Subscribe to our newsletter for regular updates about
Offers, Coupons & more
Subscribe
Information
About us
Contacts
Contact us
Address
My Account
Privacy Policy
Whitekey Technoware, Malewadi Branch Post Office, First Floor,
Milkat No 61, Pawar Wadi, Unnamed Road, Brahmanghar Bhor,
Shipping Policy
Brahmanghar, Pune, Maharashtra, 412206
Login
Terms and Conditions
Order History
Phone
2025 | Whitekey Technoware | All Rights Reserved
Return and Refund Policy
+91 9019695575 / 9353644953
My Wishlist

...

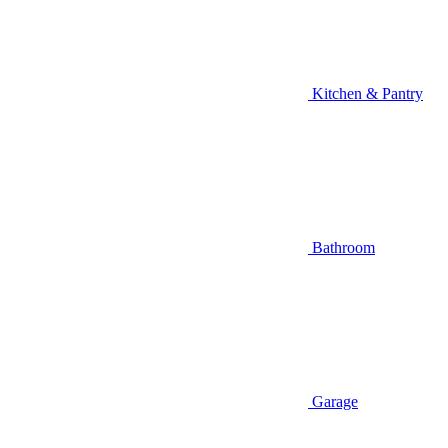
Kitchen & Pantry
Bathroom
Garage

■ EXERCISE AIM ■
Write out the entries again from the line with "Subscribe to our" to the line with "My Wishlist", switching "Policy" to "Rules" and leaving everything else the same.

■ RESULT OF THE TASK ■
Subscribe to our newsletter for regular updates about
Offers, Coupons & more
Subscribe
Information
About us
Contacts
Contact us
Address
My Account
Privacy Rules
Whitekey Technoware, Malewadi Branch Post Office, First Floor,
Milkat No 61, Pawar Wadi, Unnamed Road, Brahmanghar Bhor,
Shipping Rules
Brahmanghar, Pune, Maharashtra, 412206
Login
Terms and Conditions
Order History
Phone
2025 | Whitekey Technoware | All Rights Reserved
Return and Refund Rules
+91 9019695575 / 9353644953
My Wishlist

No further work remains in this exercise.